[Data under study Boundary: Start]

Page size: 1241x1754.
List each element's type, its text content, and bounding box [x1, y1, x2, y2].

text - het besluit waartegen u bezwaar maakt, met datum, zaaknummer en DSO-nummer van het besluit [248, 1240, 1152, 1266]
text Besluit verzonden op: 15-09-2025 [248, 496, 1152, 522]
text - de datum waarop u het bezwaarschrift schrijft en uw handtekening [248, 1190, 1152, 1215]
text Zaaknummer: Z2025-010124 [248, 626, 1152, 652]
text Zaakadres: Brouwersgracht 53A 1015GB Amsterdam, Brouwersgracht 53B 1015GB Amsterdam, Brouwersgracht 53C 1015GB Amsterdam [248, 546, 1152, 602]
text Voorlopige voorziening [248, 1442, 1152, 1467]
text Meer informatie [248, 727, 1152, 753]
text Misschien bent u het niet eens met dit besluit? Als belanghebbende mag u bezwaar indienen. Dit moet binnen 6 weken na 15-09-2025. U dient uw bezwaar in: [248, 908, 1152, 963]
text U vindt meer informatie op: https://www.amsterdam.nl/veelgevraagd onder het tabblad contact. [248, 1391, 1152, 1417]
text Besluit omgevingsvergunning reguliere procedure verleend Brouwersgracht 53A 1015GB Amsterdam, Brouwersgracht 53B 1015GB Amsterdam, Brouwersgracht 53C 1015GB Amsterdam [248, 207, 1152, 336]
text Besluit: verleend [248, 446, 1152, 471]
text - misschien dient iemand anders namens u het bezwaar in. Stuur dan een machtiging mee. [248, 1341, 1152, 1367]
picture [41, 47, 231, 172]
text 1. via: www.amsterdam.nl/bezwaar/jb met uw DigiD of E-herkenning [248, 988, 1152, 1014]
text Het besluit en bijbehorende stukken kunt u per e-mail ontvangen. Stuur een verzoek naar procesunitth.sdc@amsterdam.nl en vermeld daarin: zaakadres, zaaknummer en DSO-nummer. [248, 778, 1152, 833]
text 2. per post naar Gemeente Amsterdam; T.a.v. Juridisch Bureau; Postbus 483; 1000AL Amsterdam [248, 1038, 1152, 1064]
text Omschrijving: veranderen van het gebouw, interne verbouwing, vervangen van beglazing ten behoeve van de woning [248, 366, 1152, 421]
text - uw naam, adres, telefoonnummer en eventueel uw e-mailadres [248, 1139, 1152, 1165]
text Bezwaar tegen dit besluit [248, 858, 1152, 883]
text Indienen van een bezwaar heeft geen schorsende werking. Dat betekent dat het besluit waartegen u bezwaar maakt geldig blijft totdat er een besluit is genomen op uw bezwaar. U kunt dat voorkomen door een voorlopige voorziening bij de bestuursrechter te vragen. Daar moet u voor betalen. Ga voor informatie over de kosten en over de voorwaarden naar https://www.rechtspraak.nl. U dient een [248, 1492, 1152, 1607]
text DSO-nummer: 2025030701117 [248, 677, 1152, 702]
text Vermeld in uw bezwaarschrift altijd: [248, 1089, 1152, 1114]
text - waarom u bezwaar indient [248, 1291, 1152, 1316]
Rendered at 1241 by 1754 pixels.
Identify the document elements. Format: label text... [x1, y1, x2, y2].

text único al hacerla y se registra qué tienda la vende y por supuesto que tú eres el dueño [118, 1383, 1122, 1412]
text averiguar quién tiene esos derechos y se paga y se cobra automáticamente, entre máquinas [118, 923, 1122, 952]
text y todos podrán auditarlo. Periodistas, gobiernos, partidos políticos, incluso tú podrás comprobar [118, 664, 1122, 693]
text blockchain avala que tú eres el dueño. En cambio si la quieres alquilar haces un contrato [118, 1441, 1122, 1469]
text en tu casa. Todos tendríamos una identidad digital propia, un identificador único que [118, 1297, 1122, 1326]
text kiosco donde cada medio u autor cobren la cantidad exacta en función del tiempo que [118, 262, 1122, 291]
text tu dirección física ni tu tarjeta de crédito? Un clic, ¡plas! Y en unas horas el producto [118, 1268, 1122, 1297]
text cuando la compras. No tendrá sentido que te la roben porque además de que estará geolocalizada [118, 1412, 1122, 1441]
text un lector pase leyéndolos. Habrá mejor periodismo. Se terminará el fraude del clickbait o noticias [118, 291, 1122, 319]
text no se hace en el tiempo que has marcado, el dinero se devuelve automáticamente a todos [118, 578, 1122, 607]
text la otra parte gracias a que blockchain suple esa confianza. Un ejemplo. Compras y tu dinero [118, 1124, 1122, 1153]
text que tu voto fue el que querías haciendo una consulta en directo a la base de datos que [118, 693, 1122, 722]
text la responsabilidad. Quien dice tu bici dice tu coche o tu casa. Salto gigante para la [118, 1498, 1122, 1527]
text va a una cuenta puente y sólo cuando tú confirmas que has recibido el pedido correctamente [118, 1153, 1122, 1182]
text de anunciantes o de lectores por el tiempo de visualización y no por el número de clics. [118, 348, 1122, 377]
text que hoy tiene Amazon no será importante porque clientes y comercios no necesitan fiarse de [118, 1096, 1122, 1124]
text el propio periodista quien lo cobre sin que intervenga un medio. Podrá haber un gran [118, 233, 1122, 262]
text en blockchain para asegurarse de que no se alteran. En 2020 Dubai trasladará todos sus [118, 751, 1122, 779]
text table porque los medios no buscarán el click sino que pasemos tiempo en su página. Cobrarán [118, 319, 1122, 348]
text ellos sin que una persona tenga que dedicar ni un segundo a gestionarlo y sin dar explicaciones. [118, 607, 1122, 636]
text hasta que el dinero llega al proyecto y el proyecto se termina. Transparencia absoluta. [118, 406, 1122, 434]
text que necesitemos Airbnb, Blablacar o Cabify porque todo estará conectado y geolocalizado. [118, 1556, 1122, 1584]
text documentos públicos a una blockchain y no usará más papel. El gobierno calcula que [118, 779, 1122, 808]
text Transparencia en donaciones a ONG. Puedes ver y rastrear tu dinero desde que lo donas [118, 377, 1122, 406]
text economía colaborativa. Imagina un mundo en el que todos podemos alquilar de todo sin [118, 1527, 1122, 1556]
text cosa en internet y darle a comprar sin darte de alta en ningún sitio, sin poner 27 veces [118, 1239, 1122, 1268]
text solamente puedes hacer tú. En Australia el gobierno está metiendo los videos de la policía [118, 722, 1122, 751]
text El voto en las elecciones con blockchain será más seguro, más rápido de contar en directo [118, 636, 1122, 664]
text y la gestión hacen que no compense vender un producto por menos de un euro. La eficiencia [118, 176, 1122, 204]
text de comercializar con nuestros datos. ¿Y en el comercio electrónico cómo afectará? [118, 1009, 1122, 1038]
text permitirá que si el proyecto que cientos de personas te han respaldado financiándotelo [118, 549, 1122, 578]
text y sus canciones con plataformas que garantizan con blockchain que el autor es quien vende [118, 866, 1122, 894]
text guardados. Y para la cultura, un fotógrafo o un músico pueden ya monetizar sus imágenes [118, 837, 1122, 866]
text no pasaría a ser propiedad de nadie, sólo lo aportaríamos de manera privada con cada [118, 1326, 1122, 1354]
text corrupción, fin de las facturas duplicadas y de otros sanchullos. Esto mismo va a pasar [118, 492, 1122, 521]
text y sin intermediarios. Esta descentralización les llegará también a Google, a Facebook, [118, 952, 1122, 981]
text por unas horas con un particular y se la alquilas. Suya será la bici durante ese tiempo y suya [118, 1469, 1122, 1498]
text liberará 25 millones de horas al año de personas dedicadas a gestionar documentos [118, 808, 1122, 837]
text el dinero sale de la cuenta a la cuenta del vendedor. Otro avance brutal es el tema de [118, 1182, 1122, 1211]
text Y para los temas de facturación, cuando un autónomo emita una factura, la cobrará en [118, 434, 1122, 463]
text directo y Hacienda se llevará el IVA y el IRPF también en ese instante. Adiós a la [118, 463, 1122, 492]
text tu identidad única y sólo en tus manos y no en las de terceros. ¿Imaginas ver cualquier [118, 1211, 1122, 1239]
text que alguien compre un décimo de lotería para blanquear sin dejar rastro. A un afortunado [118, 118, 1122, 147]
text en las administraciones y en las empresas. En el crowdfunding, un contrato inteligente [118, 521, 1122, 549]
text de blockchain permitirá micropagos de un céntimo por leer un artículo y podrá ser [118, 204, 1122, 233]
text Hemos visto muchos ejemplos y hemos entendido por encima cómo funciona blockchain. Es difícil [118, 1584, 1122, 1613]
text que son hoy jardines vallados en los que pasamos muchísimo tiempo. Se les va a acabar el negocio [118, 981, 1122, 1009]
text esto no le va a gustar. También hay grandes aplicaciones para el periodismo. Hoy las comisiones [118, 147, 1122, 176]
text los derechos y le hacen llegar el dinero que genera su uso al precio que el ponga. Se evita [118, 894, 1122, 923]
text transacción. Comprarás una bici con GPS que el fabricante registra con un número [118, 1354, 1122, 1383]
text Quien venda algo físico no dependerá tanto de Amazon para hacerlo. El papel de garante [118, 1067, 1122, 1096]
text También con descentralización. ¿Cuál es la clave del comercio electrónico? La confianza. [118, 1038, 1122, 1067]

[Data under study Boundary: End]

▸ **Aim of the task**
Go through the records and gather the lines that hold "blockchain".

▸ **Answer below**
text blockchain avala que tú eres el dueño. En cambio si la quieres alquilar haces un contrato [118, 1441, 1122, 1469]
text la otra parte gracias a que blockchain suple esa confianza. Un ejemplo. Compras y tu dinero [118, 1124, 1122, 1153]
text en blockchain para asegurarse de que no se alteran. En 2020 Dubai trasladará todos sus [118, 751, 1122, 779]
text documentos públicos a una blockchain y no usará más papel. El gobierno calcula que [118, 779, 1122, 808]
text El voto en las elecciones con blockchain será más seguro, más rápido de contar en directo [118, 636, 1122, 664]
text y sus canciones con plataformas que garantizan con blockchain que el autor es quien vende [118, 866, 1122, 894]
text de blockchain permitirá micropagos de un céntimo por leer un artículo y podrá ser [118, 204, 1122, 233]
text Hemos visto muchos ejemplos y hemos entendido por encima cómo funciona blockchain. Es difícil [118, 1584, 1122, 1613]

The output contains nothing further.